(Spatial reasoning data)

'''

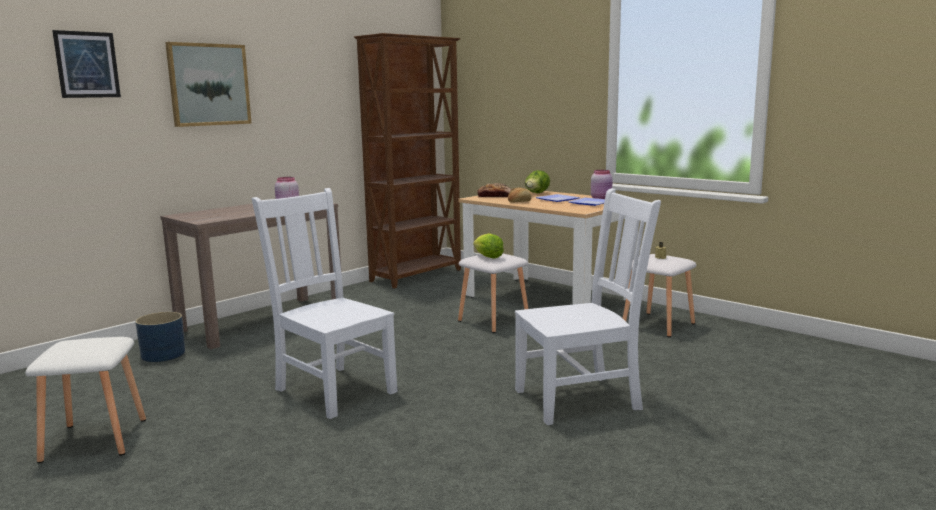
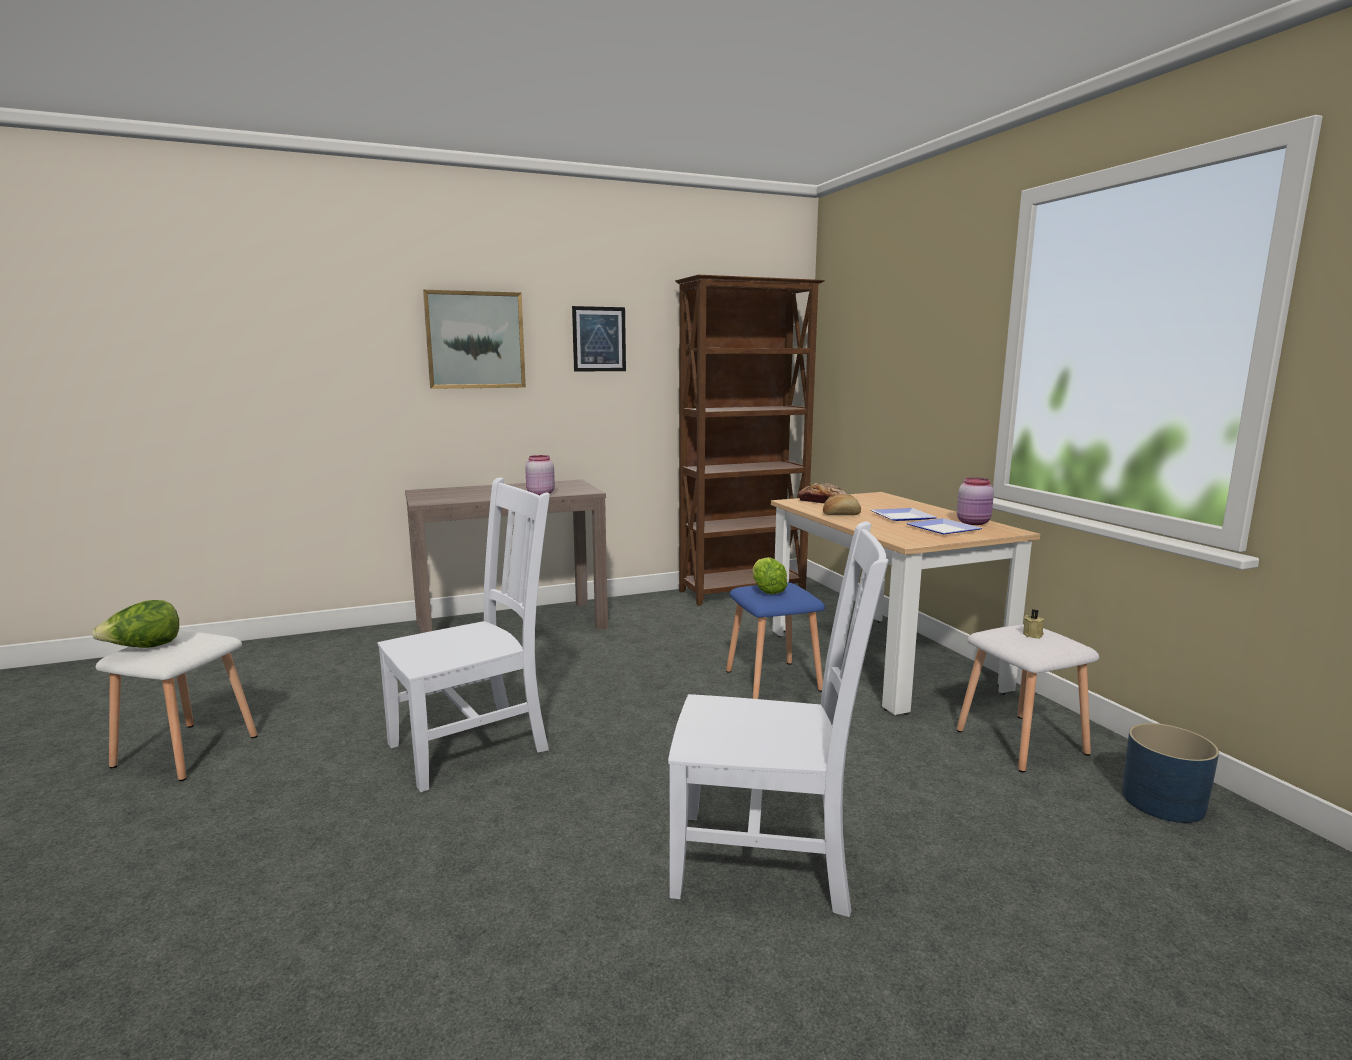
camera: 25 degrees right, 0 degrees up
(87, 64) = (329, 316): picture -> picture (599, 339)
(163, 354) = (373, 650): blue planter -> blue planter (1162, 801)
(333, 389) = (474, 745): white chair -> white chair turned 75 degrees clockwise
(492, 320) = (771, 680): white stool -> blue stool
(536, 193) = (889, 503): lettuce -> lettuce (144, 648)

'''

Your answer must be an exact copy of every entry, with no pictures in it.

**RESPONSE TO THIS EXERCISE:**
camera: 25 degrees right, 0 degrees up
(87, 64) = (329, 316): picture -> picture (599, 339)
(163, 354) = (373, 650): blue planter -> blue planter (1162, 801)
(333, 389) = (474, 745): white chair -> white chair turned 75 degrees clockwise
(492, 320) = (771, 680): white stool -> blue stool
(536, 193) = (889, 503): lettuce -> lettuce (144, 648)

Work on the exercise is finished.